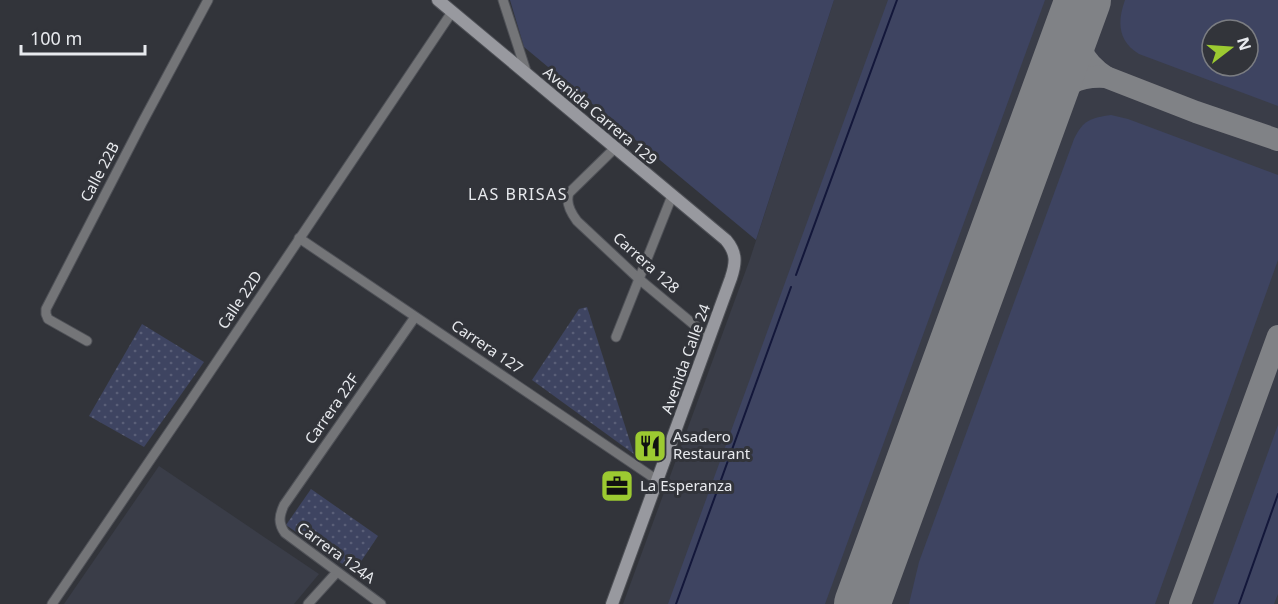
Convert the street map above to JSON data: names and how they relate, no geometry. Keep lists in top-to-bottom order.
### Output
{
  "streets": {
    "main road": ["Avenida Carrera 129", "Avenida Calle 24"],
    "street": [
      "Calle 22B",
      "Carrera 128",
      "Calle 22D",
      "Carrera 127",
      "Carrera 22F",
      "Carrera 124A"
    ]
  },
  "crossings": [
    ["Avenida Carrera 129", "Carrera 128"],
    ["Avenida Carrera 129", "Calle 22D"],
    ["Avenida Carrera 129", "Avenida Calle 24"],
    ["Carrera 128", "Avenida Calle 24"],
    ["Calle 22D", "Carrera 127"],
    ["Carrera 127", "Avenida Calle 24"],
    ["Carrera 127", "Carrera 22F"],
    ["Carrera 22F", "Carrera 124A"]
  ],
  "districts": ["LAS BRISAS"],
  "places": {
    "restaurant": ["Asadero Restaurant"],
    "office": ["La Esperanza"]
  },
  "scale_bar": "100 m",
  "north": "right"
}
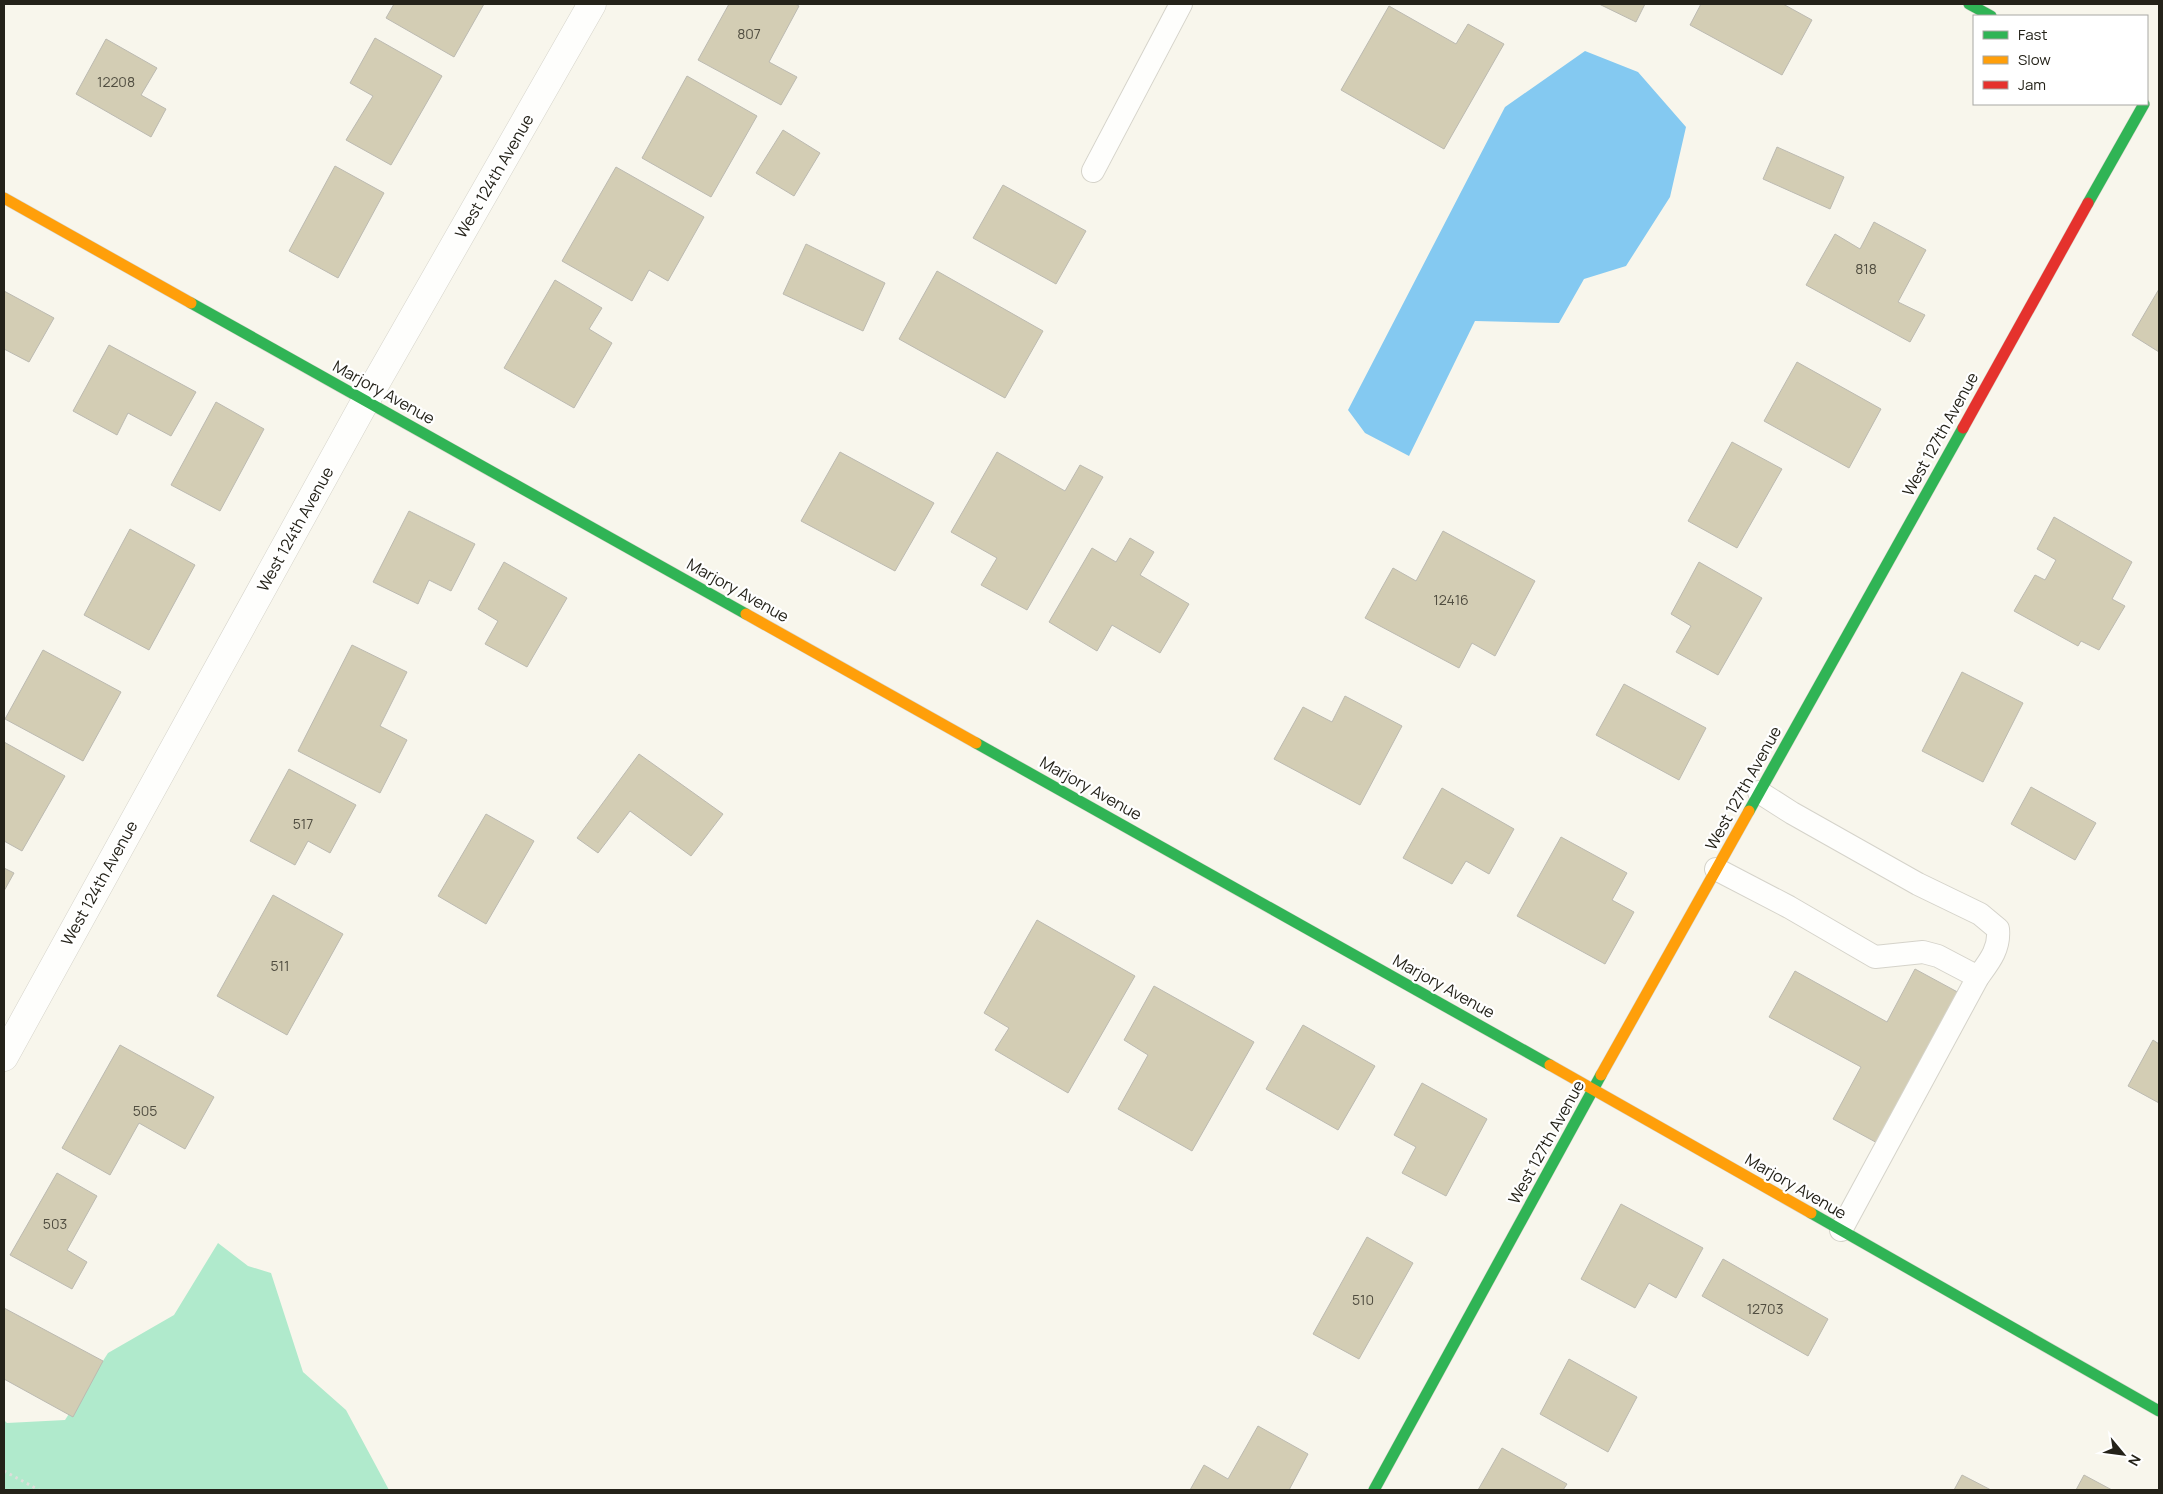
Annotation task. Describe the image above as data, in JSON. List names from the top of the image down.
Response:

▸ **PROBLEM TO WORK ON**
Show every line from the listing that contains "data".

▸ **SOLVED EXERCISE**
Convert the street map above to JSON data: names and how they relate, no geometry. Keep lists in top-to-bottom order.
Annotation task. Describe the image above as data, in JSON. List names from the top of the image down.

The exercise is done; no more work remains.